I believe this is my Grade 6 class from Queen Elizabeth II School, the second school I attended. I recognize several of the teachers. I was given a battery of tests, I swear I remember this, in kindergarten, and I even remember a couple of the questions. I was asked to count to a hundred, and though I dried up at 29, the helpful teacher asked, "So what comes after the 20s?" "30s." "And what comes after the 30s?" (etc.) I got them all right. Then I was given a photo of an open field. "You've lost your wallet in this field. How would you go about finding it?" I did a sort of mazelike pattern from the outside in, something I frankly stole from my brother, but it passed.
So I began to take two grades in one year. In kid parlance, I "skipped". I was being prepared for a special, elitist Grade 5, the "Major Work Class" at QEII. This was one of those infamous '60s experiments in education in which bright kids all learned at their own pace, with little or no curriculum.
I had walked to McKeough, and I will never forget that blissful 10 or 15 minutes, which now seems like paradise. Suddenly I had to commute, a very long bus ride all the way across town. I immortalized our hapless teacher, Mr. Service, in my second novel Mallory: we drove him to a nervous breakdown by mid-term, and he had to be replaced. We kids had been told we were smart one too many times, and were beginning to turn into a sort of Smart Kids' Mafia.

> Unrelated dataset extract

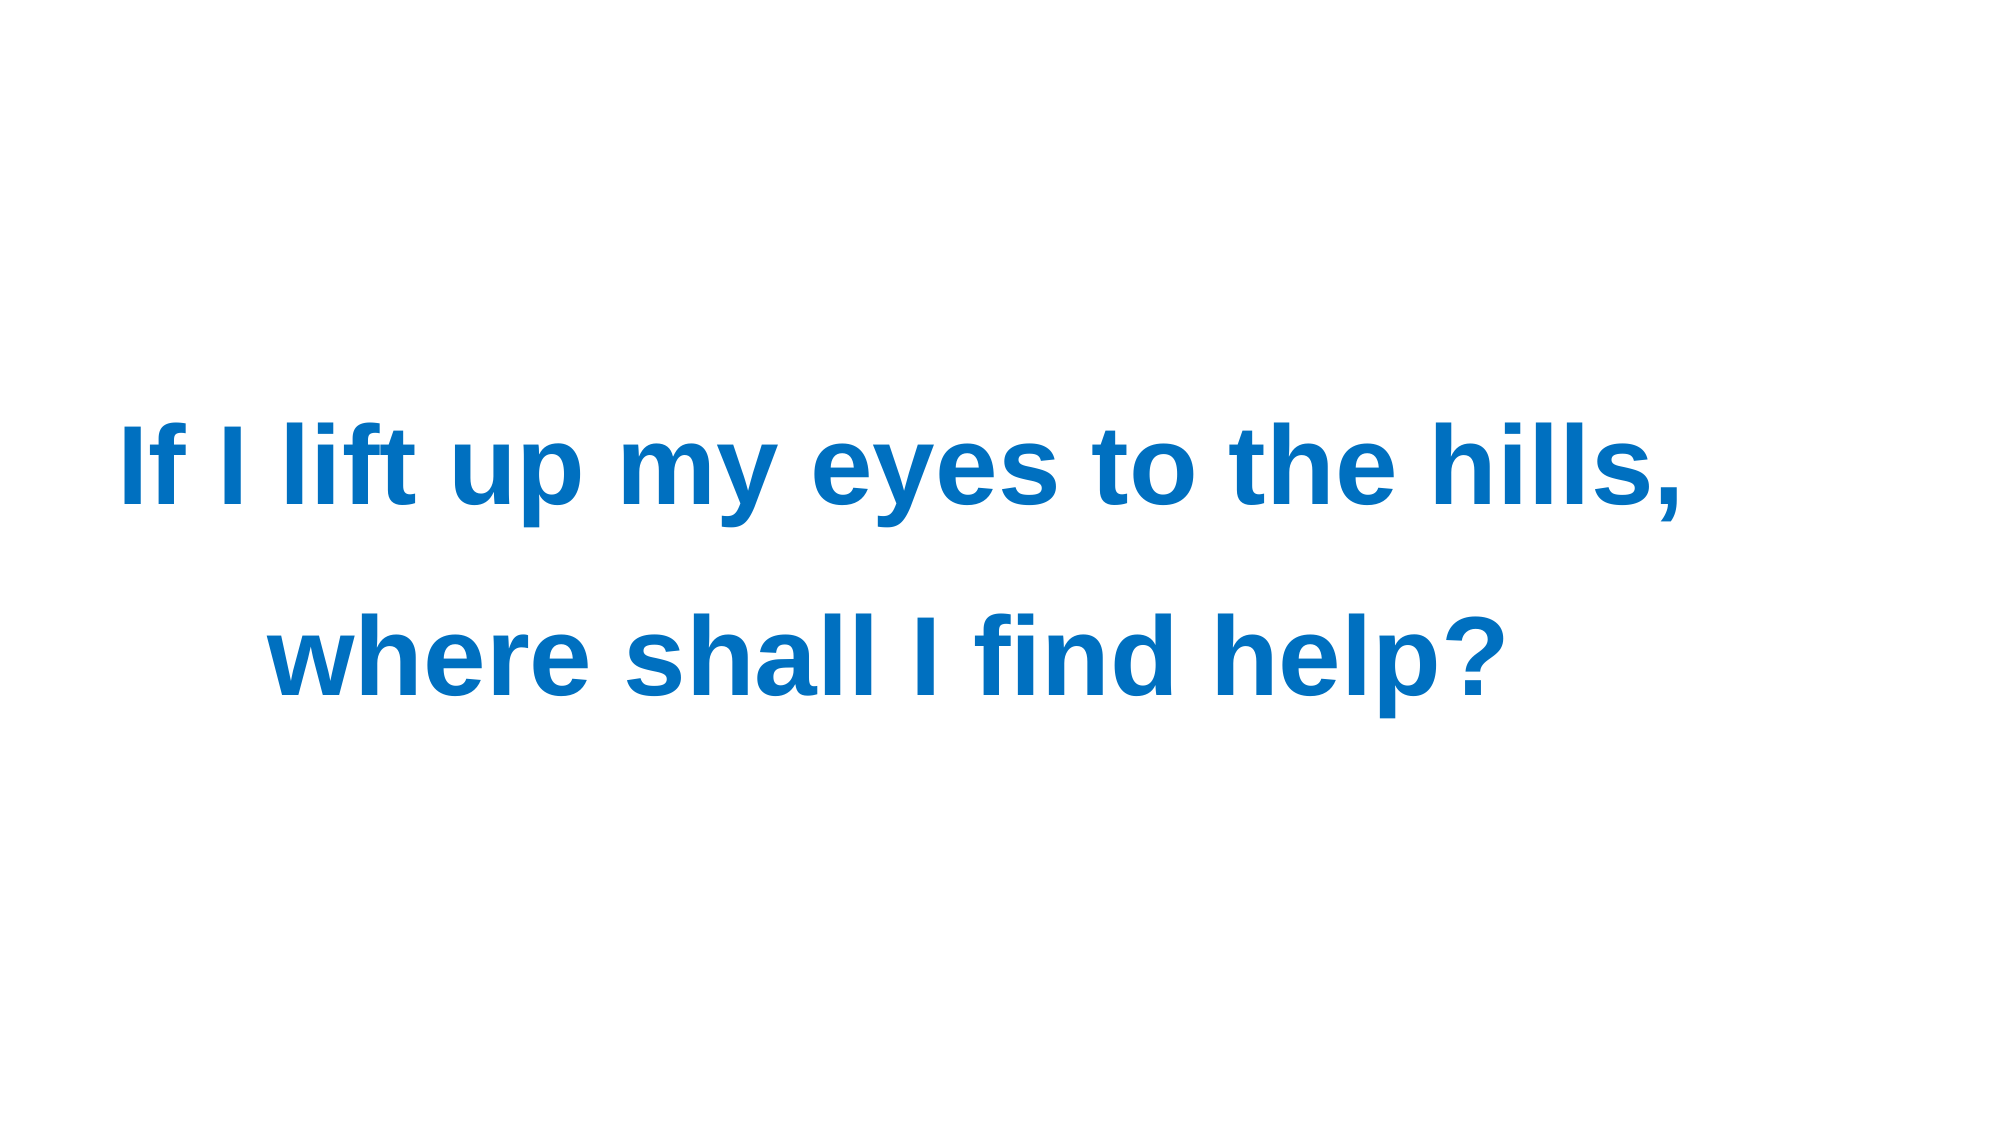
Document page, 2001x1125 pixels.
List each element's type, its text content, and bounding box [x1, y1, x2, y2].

text_box If I lift up my eyes to the hills, where shall I find help? [102, 384, 1902, 726]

I didn't keep photos of QEII, though they exist, along with Chatham Collegiate (my high school) and The Pines Ursuline college, a nunnery where I took violin lessons. Talk about altogether ooky.
Didn't keep them because, except for the photo of my Grade 6 teachers, they don't especially interest me or twig any strong memories. They're just bland middle-of-the-road 1930s-built architecture, though CCI may be older than that.

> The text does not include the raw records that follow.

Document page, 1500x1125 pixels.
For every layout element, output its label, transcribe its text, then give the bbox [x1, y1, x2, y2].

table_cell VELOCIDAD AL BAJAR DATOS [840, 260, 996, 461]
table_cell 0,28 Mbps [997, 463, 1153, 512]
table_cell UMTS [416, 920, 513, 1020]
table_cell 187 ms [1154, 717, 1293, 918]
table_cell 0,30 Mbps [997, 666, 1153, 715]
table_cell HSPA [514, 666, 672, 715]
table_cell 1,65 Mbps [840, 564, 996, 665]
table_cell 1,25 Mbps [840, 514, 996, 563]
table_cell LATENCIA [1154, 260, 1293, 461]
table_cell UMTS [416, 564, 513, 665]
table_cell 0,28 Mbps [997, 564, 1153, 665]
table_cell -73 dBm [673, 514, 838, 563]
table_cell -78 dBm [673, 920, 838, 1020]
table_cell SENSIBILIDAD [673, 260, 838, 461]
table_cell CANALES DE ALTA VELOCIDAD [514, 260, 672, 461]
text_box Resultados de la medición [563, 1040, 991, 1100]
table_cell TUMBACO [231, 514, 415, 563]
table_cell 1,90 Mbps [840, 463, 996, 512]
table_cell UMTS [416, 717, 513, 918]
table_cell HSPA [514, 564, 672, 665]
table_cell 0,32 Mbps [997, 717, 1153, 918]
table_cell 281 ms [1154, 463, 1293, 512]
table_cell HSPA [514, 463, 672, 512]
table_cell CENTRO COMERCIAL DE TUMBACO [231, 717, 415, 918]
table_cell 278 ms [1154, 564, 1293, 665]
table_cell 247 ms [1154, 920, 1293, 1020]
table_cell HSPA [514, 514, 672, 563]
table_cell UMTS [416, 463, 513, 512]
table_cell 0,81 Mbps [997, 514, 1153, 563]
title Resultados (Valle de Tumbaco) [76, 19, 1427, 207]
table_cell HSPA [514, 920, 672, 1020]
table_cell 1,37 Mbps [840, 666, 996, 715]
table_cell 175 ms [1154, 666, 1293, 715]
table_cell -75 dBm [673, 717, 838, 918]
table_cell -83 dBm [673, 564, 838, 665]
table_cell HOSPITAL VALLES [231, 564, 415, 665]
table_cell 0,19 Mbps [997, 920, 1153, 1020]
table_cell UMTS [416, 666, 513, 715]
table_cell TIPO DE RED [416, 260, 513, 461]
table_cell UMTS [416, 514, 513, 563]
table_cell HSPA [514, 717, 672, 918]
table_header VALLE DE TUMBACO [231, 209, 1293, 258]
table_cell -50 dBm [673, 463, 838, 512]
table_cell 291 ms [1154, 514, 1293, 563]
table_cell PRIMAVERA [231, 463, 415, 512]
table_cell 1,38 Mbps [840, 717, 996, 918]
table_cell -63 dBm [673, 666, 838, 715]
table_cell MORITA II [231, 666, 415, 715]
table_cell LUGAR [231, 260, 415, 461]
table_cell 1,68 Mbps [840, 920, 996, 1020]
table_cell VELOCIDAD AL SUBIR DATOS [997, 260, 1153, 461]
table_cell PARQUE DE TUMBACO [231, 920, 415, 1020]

Good to know they are there, however. Apparently, somebody still cares.
POST-BLOG OBSERVATIONS. Mostly the footwear. I notice many of the little girls in the front row are wearing their best shoes, Mary Janes with white knee socks. But I also notice argyle socks, and even saddle shoes, which I have always loved (but never owned, though I did have penny loafers in Junior High). I do remember being told to "dress up for Elmer", picking my Sunday School outfit which was unusual for a school day, my parents having received a notice that the distinguished elephant would be making his yearly appearance. When you think about it, putting your best clothes on for the benefit of a giant papier-mache head is a pretty bizarre concept, but no more bizarre than all the other things that happened at McKeough.
And where are all the black kids? Integration hadn't happened yet. By high school, that had changed. But I didn't find out until years after high school that Chatham was one of the termination points of the Underground Railroad, providing safe haven for runaway slaves before and during the Civil War. This should have been a point of pride, but it wasn't mentioned in school, not even once, in spite of Chatham's higher-than-average black population. My mother found out about it from a history book, not another person. I did sort of notice how many black kids there were, but I just figured it was a Windsor-Detroit thing (and by the late '60s, we DID know a lot about the Motown scene). Now I know that shameful and deliberate historical omission is as much a part of Southwestern Ontario history as those formidable old brick buildings.
Notice all the blonde heads! Nothing ethnic is going on here at all.
Though it isn't easy to make out in this photo, the kids faces are lit up with glee. Their body postures are full of eagerness and excitement. This Elmer visitation, like the McKeough School Picnic with the burning schoolhouse firecracker set off at the very end, is one of the highlights of their year, even though they come away from it with nothing except a bunch of safety rules.